List each line in the items below that contains the string "radius", copying every such line in full.

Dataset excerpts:
____

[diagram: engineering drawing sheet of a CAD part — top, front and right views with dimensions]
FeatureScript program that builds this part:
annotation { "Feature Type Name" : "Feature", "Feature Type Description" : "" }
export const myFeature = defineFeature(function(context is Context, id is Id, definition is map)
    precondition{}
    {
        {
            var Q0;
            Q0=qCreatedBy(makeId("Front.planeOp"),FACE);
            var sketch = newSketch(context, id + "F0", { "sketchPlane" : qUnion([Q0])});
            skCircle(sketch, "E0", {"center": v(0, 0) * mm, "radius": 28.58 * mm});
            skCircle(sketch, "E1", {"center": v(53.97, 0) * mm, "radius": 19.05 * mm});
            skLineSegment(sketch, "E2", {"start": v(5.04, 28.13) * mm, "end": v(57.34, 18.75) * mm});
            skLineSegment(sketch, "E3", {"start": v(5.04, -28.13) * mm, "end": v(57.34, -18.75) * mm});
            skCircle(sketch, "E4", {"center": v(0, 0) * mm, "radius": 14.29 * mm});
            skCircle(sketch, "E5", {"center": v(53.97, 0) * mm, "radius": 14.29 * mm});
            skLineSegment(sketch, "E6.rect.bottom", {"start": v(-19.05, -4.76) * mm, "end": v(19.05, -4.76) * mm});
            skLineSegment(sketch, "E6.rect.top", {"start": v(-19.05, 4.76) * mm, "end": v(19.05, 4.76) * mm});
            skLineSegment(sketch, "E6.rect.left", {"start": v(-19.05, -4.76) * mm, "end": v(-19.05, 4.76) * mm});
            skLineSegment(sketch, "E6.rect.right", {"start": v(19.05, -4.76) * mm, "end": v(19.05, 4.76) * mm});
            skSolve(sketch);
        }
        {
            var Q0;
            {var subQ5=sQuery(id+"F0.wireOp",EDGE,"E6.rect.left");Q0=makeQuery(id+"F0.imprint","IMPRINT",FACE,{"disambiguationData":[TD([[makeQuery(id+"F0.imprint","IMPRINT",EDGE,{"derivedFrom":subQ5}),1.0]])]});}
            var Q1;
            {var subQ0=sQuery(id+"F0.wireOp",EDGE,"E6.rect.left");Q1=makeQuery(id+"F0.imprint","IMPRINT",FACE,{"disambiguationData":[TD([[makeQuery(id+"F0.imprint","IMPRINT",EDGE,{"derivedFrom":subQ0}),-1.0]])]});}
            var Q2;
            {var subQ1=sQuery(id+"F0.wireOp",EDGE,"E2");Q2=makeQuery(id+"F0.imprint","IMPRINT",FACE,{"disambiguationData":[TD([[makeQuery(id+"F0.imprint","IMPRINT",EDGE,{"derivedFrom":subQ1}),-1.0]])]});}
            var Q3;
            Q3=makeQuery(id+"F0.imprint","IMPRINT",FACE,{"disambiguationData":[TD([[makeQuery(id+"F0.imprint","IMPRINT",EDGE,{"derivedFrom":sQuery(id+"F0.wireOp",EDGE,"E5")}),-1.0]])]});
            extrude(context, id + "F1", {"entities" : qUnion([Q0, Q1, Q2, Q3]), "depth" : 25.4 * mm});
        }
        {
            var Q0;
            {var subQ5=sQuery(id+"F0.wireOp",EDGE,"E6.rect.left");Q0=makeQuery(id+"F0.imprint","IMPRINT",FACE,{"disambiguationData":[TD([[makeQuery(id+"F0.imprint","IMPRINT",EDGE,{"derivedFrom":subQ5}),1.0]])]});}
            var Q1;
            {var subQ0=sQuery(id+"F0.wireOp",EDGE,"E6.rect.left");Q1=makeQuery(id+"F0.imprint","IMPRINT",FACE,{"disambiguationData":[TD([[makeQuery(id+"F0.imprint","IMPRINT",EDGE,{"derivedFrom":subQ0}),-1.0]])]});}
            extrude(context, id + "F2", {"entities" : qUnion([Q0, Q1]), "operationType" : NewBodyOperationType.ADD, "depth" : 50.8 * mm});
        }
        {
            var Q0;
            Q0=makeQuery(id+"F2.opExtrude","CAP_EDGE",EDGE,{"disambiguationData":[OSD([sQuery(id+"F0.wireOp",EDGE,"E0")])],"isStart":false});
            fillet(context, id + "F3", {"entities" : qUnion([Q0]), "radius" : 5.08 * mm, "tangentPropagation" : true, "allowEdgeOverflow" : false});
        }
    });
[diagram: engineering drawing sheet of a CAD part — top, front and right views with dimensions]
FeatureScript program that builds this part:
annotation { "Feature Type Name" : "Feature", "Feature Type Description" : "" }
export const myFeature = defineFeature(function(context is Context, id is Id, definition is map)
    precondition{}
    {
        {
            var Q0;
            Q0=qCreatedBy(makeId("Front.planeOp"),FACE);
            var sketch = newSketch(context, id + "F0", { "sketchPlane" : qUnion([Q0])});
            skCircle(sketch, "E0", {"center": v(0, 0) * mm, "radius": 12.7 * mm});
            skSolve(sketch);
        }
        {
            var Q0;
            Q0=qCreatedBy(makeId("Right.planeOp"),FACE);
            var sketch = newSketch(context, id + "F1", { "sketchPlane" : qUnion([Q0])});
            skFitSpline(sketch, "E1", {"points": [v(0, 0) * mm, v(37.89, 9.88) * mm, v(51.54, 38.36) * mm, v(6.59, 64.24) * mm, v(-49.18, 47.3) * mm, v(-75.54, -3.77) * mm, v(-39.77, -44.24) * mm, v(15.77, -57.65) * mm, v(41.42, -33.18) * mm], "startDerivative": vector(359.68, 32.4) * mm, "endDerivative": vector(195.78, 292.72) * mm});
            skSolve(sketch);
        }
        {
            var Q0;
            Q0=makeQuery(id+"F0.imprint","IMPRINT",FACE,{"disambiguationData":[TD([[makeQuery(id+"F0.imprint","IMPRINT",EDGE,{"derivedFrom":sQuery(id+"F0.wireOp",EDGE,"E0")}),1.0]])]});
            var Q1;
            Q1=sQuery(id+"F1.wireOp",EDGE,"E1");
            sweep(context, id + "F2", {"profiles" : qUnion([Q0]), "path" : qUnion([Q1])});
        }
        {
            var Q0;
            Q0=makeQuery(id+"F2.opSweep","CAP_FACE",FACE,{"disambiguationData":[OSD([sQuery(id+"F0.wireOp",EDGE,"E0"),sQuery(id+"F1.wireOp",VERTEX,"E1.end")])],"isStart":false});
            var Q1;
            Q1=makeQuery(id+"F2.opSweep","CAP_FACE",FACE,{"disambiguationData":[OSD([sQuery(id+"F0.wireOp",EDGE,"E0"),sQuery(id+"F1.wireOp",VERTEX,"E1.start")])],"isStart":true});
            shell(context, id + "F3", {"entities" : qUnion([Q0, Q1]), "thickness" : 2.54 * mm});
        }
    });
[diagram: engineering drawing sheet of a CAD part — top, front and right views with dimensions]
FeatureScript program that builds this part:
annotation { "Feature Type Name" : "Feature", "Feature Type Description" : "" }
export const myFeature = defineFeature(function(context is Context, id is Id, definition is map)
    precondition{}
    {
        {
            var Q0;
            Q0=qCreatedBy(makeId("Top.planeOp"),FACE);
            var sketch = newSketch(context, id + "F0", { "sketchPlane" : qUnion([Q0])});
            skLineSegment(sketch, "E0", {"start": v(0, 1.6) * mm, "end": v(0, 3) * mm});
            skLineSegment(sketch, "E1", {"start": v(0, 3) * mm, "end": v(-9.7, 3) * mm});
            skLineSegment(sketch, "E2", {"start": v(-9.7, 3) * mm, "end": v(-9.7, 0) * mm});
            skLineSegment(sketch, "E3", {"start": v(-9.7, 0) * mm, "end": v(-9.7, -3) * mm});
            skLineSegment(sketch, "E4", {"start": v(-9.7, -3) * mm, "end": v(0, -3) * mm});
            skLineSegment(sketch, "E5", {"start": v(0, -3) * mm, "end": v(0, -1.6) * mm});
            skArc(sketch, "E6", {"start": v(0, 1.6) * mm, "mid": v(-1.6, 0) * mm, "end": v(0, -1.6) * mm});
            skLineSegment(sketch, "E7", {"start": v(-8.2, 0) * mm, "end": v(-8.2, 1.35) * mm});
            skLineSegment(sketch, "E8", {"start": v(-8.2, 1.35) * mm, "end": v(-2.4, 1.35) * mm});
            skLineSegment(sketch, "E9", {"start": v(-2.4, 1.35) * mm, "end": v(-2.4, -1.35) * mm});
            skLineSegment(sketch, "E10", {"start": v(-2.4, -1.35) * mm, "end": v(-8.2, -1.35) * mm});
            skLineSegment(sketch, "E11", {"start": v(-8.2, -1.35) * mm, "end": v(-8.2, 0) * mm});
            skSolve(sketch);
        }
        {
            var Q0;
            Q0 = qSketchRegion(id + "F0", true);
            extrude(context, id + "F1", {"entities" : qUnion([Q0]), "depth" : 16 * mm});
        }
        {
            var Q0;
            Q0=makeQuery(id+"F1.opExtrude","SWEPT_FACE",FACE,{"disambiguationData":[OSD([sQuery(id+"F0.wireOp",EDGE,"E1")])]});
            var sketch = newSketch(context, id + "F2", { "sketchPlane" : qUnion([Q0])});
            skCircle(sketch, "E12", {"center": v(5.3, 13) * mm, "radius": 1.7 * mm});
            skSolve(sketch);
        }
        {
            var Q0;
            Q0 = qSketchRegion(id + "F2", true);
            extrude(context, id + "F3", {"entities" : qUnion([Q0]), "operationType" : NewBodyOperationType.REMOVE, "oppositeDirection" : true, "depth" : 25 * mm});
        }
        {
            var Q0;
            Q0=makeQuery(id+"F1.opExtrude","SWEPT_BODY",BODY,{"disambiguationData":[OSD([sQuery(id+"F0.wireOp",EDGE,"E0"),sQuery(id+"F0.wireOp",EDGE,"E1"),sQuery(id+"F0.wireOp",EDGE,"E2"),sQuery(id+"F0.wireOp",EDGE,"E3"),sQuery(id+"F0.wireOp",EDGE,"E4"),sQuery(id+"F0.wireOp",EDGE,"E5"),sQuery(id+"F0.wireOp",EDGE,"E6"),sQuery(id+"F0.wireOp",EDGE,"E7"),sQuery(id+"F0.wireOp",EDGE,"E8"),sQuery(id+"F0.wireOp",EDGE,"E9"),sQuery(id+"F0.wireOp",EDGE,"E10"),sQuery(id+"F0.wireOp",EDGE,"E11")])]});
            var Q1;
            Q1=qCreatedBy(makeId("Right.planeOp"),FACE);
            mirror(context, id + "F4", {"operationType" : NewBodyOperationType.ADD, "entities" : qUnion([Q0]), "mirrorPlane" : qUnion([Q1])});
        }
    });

____

● **Expected answer**:
            skCircle(sketch, "E0", {"center": v(0, 0) * mm, "radius": 28.58 * mm});
            skCircle(sketch, "E1", {"center": v(53.97, 0) * mm, "radius": 19.05 * mm});
            skCircle(sketch, "E4", {"center": v(0, 0) * mm, "radius": 14.29 * mm});
            skCircle(sketch, "E5", {"center": v(53.97, 0) * mm, "radius": 14.29 * mm});
            fillet(context, id + "F3", {"entities" : qUnion([Q0]), "radius" : 5.08 * mm, "tangentPropagation" : true, "allowEdgeOverflow" : false});
            skCircle(sketch, "E0", {"center": v(0, 0) * mm, "radius": 12.7 * mm});
            skCircle(sketch, "E12", {"center": v(5.3, 13) * mm, "radius": 1.7 * mm});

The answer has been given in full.